The tivantinib/erlotinib combination was well tolerated and showed a safety profile similar to placebo/erlotinib. Adverse events (AEs) included rash which was commonly reported by 33.1% of tivantinib/erlotinib versus 37.3% of placebo/erlotinib patients. Other AEs were diarrhoea, reported by 34.6% versus 41.0% and asthenia/fatigue by 43.5% versus 38.1% of tivantinib/erlotinib and placebo/erlotinib patients, respectively. Only grade 3/4 neutropenia was more common with tivantinib and occurred in 10.0% tivantinib/erlotinib versus 1.0% of placebo/erlotinib patients.

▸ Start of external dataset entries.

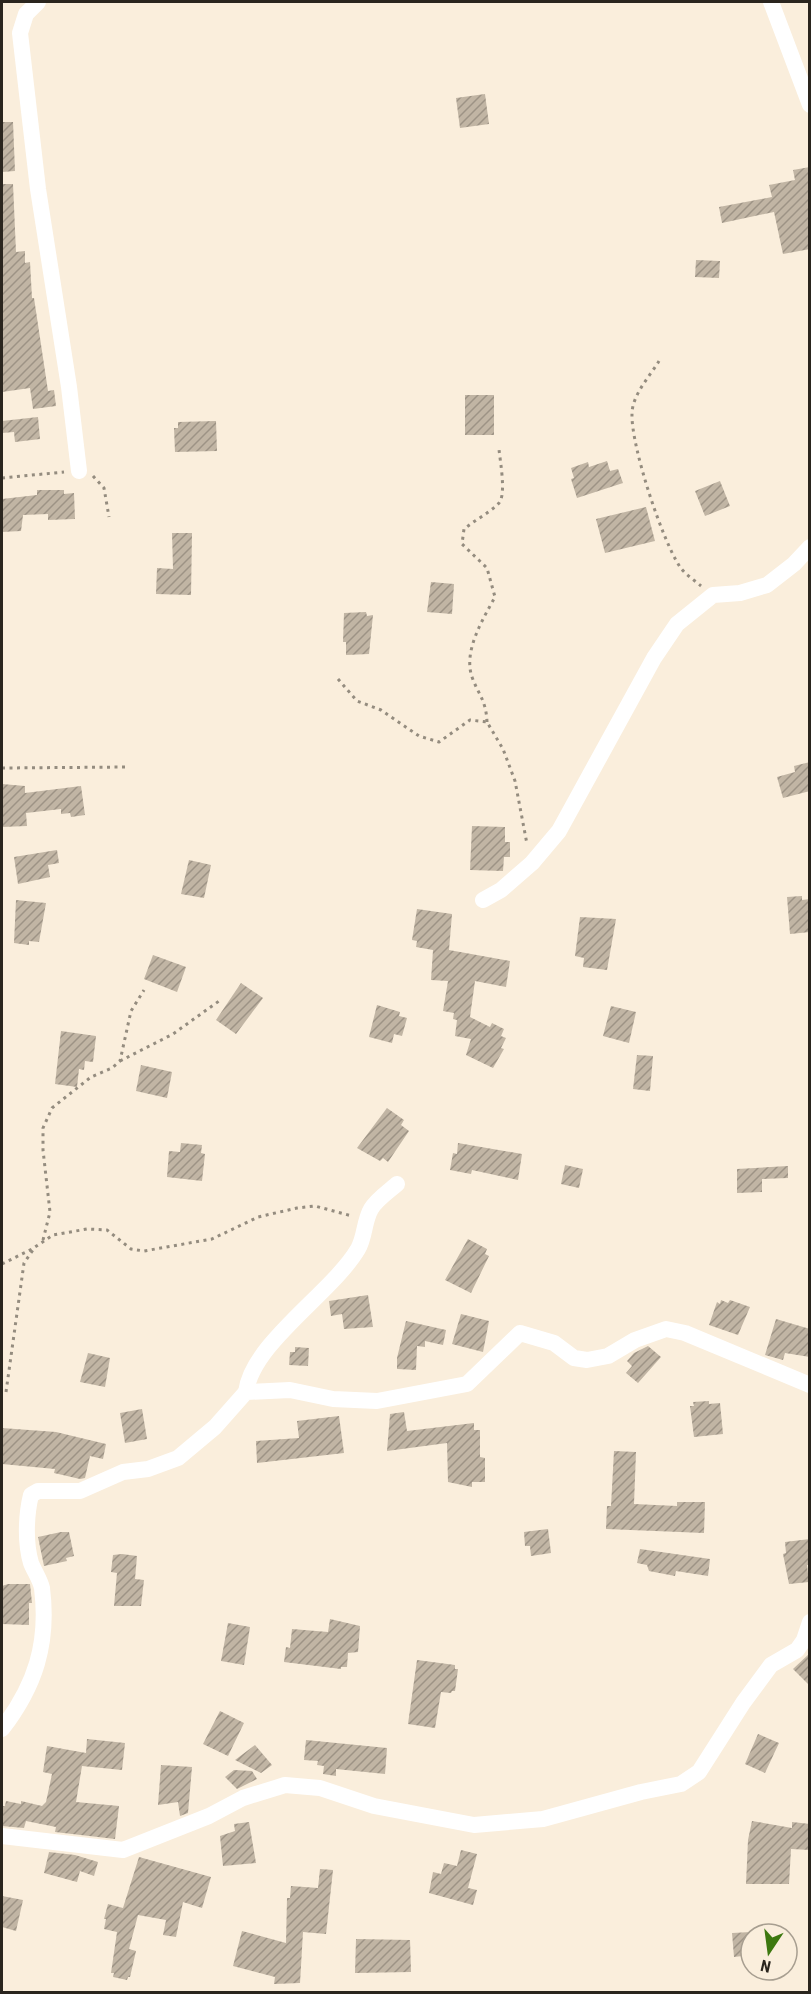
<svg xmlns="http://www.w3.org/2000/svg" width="811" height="1994" font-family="'Roboto Condensed',sans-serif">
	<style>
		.building { fill: url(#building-hatch) }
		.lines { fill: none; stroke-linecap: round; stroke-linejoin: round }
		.path { stroke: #948c7f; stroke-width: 3; stroke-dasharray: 3 4.5; stroke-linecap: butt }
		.minor { stroke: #fff; stroke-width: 16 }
	</style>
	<defs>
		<pattern id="building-hatch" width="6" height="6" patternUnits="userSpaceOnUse" patternTransform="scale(1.5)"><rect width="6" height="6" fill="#c1b5a4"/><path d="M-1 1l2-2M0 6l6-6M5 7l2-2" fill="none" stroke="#9d9385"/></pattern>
	</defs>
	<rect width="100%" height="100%" fill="#faeedc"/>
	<g class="building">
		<path d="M 485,94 L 489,124 L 460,128 L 456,98 Z"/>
		<path d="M 2,122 L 13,122 L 15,171 L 2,172 Z"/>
		<path d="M 810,167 L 810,249 L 783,254 L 774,212 L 722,223 L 719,207 L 772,197 L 769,185 L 795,180 L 793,170 Z"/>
		<path d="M 2,184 L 13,184 L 16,252 L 25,251 L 25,263 L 30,262 L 32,298 L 34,298 L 48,391 L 54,390 L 56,406 L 33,409 L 30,388 L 2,392 Z"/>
		<path d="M 696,260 L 720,261 L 719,278 L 695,277 Z"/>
		<rect x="465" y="395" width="29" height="40"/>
		<path d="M 38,417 L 40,439 L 15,442 L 14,432 L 2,433 L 2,421 Z"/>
		<path d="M 216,421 L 217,451 L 175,452 L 174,428 L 178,428 L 178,422 Z"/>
		<path d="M 607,461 L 610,471 L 618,469 L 623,483 L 577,498 L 571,479 L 574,478 L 571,468 L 588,462 L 589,467 Z"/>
		<path d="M 720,481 L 730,506 L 705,516 L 695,491 Z"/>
		<path d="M 37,490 L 64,490 L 64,494 L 74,493 L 75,519 L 48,520 L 48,514 L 23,515 L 21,531 L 2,532 L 2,499 L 37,495 Z"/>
		<path d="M 646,507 L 655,541 L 605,553 L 596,519 Z"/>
		<path d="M 172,533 L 192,533 L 191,595 L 156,594 L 157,568 L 173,569 Z"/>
		<path d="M 431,582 L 454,584 L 452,614 L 427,612 Z"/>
		<path d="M 366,612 L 367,616 L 373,615 L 369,654 L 346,655 L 346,642 L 343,642 L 344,613 Z"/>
		<path d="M 810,762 L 810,791 L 783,798 L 777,777 L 795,772 L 794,766 Z"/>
		<path d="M 2,784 L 25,786 L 25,793 L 81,786 L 85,815 L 71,817 L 70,813 L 61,814 L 61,809 L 26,813 L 27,826 L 2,827 Z"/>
		<path d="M 472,826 L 505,827 L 505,842 L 510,842 L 510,857 L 504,857 L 503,871 L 470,870 Z"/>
		<path d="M 57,850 L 59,863 L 48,865 L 50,877 L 18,884 L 14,857 Z"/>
		<path d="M 189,860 L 211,865 L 204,898 L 181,894 Z"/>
		<path d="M 802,896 L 802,900 L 810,899 L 810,932 L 790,934 L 787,897 Z"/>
		<path d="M 16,900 L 46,903 L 39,942 L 29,941 L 29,945 L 14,943 Z"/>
		<path d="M 417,909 L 452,914 L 449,950 L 510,961 L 506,987 L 475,981 L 470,1017 L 490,1027 L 492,1023 L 504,1029 L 501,1036 L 506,1038 L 501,1048 L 504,1049 L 493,1068 L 466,1055 L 471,1039 L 455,1036 L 457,1020 L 453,1019 L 454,1013 L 443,1011 L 448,981 L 431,980 L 433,950 L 416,947 L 417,941 L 412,940 Z"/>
		<path d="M 580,917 L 616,919 L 607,970 L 583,967 L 584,958 L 575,956 Z"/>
		<path d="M 153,955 L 186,967 L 177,992 L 144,979 Z"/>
		<path d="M 241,983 L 263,998 L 236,1034 L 216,1020 Z"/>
		<path d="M 377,1005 L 400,1012 L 399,1016 L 407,1018 L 402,1036 L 394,1034 L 392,1043 L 369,1037 Z"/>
		<path d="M 611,1006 L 636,1012 L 629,1043 L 603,1036 Z"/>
		<path d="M 61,1031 L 96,1036 L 93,1062 L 85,1061 L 84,1070 L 79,1069 L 77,1087 L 55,1084 Z"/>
		<path d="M 637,1055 L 653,1056 L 650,1091 L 633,1089 Z"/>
		<path d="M 141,1065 L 172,1072 L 167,1098 L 136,1091 Z"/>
		<path d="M 387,1108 L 404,1120 L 401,1125 L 409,1131 L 388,1162 L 383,1158 L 380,1161 L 357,1148 Z"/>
		<path d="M 181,1143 L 202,1145 L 201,1153 L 205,1154 L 202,1181 L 167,1177 L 169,1151 L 180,1152 Z"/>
		<path d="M 458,1143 L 522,1154 L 518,1180 L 472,1170 L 471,1174 L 450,1170 L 453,1153 L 457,1154 Z"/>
		<path d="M 565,1165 L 583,1169 L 579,1188 L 561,1184 Z"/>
		<path d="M 788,1166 L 788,1178 L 762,1179 L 762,1192 L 737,1193 L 737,1169 Z"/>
		<path d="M 468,1239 L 487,1249 L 485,1254 L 489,1256 L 471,1293 L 445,1280 Z"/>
		<path d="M 368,1295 L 373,1327 L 344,1329 L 342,1314 L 331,1316 L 329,1301 Z"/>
		<path d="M 721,1300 L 728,1303 L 730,1300 L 750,1307 L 738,1335 L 709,1325 L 717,1302 L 720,1304 Z"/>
		<path d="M 461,1314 L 489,1321 L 483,1352 L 452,1344 Z"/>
		<path d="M 776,1319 L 810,1329 L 810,1357 L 785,1353 L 783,1360 L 765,1355 Z"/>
		<path d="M 406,1321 L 446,1330 L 443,1345 L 425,1341 L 425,1347 L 417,1346 L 416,1370 L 397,1369 L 397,1358 Z"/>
		<path d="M 648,1346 L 661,1357 L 638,1383 L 626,1373 L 632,1366 L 627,1361 L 634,1353 Z"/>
		<path d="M 295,1347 L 309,1348 L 308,1366 L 289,1365 L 290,1352 L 295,1352 Z"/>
		<path d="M 88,1353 L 110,1358 L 105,1387 L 80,1382 Z"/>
		<path d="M 709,1401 L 709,1404 L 720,1403 L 723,1434 L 694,1437 L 690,1406 L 694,1406 L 693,1402 Z"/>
		<path d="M 142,1409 L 147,1439 L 125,1443 L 120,1413 Z"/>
		<path d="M 404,1412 L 407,1431 L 474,1423 L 474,1430 L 480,1430 L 480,1457 L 485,1458 L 485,1482 L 472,1482 L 472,1487 L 448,1482 L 447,1443 L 387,1451 L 390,1414 Z"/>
		<path d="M 339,1416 L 344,1453 L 257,1463 L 256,1441 L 299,1438 L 297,1421 Z"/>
		<path d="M 2,1428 L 56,1432 L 106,1444 L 103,1459 L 90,1456 L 85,1478 L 80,1479 L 54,1473 L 55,1469 L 2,1464 Z"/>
		<path d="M 614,1451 L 636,1452 L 634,1504 L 677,1506 L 677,1502 L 705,1502 L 704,1533 L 606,1529 L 607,1506 L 611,1506 Z"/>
		<path d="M 548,1529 L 551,1553 L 531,1556 L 530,1546 L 525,1546 L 524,1532 Z"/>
		<path d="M 61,1532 L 69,1532 L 74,1556 L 66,1558 L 67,1561 L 44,1566 L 38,1537 Z"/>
		<path d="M 810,1539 L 810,1565 L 807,1565 L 809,1582 L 789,1584 L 783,1554 L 786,1553 L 785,1542 Z"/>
		<path d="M 640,1549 L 710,1559 L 708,1576 L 676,1571 L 675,1576 L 649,1571 L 647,1565 L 637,1563 Z"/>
		<path d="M 122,1554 L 137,1556 L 135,1579 L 144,1580 L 141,1606 L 114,1606 L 117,1573 L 111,1572 L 113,1555 Z"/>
		<path d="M 8,1584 L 30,1584 L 32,1603 L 29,1603 L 29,1625 L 2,1624 L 2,1586 Z"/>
		<path d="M 330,1619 L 360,1626 L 358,1652 L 348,1653 L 347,1667 L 341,1667 L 341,1669 L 284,1662 L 286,1647 L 290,1648 L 292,1629 L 328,1632 Z"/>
		<path d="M 228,1623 L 250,1627 L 244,1665 L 221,1661 Z"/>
		<path d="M 810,1653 L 810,1686 L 793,1669 Z"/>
		<path d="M 417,1660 L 455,1665 L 455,1669 L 458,1669 L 455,1691 L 452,1691 L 451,1693 L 441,1692 L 435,1728 L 408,1724 Z"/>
		<path d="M 220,1711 L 244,1723 L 228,1756 L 203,1744 Z"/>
		<path d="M 758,1734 L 779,1743 L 765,1773 L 745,1764 Z"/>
		<path d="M 87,1739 L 125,1743 L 122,1770 L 82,1766 L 76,1802 L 119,1806 L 115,1839 L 55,1832 L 56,1827 L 26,1821 L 24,1828 L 2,1826 L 2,1806 L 5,1806 L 6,1801 L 21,1804 L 21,1801 L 42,1806 L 46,1802 L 52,1774 L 43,1772 L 47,1746 L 86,1753 Z"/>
		<path d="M 306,1740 L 387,1748 L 385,1774 L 336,1769 L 336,1776 L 323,1774 L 324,1766 L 317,1765 L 318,1761 L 304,1760 Z"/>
		<path d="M 255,1745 L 272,1765 L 261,1773 L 235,1760 Z"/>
		<path d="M 161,1765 L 192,1767 L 188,1813 L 180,1816 L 178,1802 L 158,1805 Z"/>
		<path d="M 234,1770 L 252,1771 L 257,1779 L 237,1789 L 225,1777 Z"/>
		<path d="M 752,1821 L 792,1828 L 792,1822 L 810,1824 L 810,1850 L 791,1849 L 789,1884 L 746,1884 L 748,1840 Z"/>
		<path d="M 249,1822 L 256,1863 L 223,1866 L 220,1836 L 235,1831 L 234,1824 Z"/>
		<path d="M 461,1850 L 477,1854 L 468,1888 L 477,1890 L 473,1905 L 429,1893 L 433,1872 L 441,1874 L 444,1863 L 457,1866 Z"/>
		<path d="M 49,1852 L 75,1855 L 98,1862 L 94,1876 L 80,1871 L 77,1882 L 44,1873 Z"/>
		<path d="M 139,1857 L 211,1877 L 202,1908 L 183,1902 L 176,1937 L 163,1935 L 166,1920 L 138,1915 L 129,1949 L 136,1951 L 130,1977 L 128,1977 L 127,1980 L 113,1977 L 114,1973 L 111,1973 L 117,1932 L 104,1929 L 106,1919 L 104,1919 L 108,1904 L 123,1908 Z"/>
		<path d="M 320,1869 L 333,1870 L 326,1934 L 303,1932 L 300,1983 L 274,1984 L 275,1977 L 233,1966 L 242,1931 L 286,1943 L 287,1898 L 290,1898 L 291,1886 L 318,1888 Z"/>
		<path d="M 2,1896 L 23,1900 L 16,1931 L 2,1927 Z"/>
		<path d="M 751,1932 L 751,1955 L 734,1957 L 732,1933 Z"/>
		<path d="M 356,1939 L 410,1940 L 411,1972 L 355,1973 Z"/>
	</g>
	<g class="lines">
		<g class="path">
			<path d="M 659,361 C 650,376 632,395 632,414 C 631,446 662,540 680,567 C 685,574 694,580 701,586"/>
			<path d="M 93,476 L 104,488 L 109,517"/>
			<path d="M 2,478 L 64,472"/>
			<path d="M 338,679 L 357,701 L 381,710 L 419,736 L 439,742 L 470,720 L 487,722 L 503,749 L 515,781 L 527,844"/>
			<path d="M 487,722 C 486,700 479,696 472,677 C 463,651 483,619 495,597 L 487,568 L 462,544 L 464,529 C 475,520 489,513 498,504 C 507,497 500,461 499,449"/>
			<path d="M 2,768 L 129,767"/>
			<path d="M 120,1061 L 173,1034 L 219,1001"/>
			<path d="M 43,1240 L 50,1212 L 43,1150 L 43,1128 L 52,1108 L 91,1077 L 112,1068 L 120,1061 L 131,1011 L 144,990"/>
			<path d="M 2,1264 L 34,1248"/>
			<path d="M 6,1392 L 24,1263 L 35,1247 L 53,1235 L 87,1229 L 107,1230 L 131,1249 L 144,1251 L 212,1239 L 258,1217 L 297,1208 L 315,1206 L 352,1216"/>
		</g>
		<g class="minor">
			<path d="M 38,2 L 26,14 L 20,33 L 38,189 L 69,387 L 79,471"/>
			<path d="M 771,2 L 810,105"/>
			<path d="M 483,900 L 501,890 L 532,863 L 559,831 L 654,658 L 677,624 L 713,595 L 740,593 L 767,585 L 794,564 L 810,547"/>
			<path d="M 246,1392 C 252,1343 332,1293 358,1249 C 365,1237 364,1221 371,1209 C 377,1199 388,1192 397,1184"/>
			<path d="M 2,1729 C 35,1686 49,1644 42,1588 C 40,1579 34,1571 31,1563 C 25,1543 26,1515 31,1495 L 38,1491 L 80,1491 L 123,1472 L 148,1469 L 178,1458 L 215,1427 L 246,1392 L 290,1390 L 333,1399 L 377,1401 L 467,1384 L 520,1333 L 554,1343 L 574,1358 L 587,1360 L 608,1356 L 635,1340 L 666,1329 L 685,1333 L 810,1385"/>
			<path d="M 2,1836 L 123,1850 L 209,1816 L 243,1798 L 285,1785 L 320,1788 L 374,1806 L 474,1825 L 543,1819 L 641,1792 L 681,1784 L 699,1772 L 743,1703 L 771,1665 L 797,1650 L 804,1640 L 810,1622"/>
		</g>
	</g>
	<rect width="811" height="1994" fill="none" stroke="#2a251e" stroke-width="6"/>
	<g transform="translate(769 1952) rotate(193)"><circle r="28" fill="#faeedc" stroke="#a79e90" stroke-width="1.5"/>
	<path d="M0-4.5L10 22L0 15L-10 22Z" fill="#3d780f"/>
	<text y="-9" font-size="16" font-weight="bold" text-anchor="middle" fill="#2a251e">N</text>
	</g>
</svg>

The investigators concluded that, while the trial did not reach the primary endpoint of improved OS with the addition of tivantinib to erlotinib, the PFS and ORR data did show that these patients experienced substantial improvement. This promising biological activity plus the tolerability of the combination treatment encouraged them to perform the preplanned analysis of OS, PFS and ORR by molecular subgroups, including MET expression.
The MARQUEE trial was supported by ArQule Inc., Daiichi Sankyo and the Experimental Cancer Medicine Centre.
No conflicts of interest for the analysis were reported.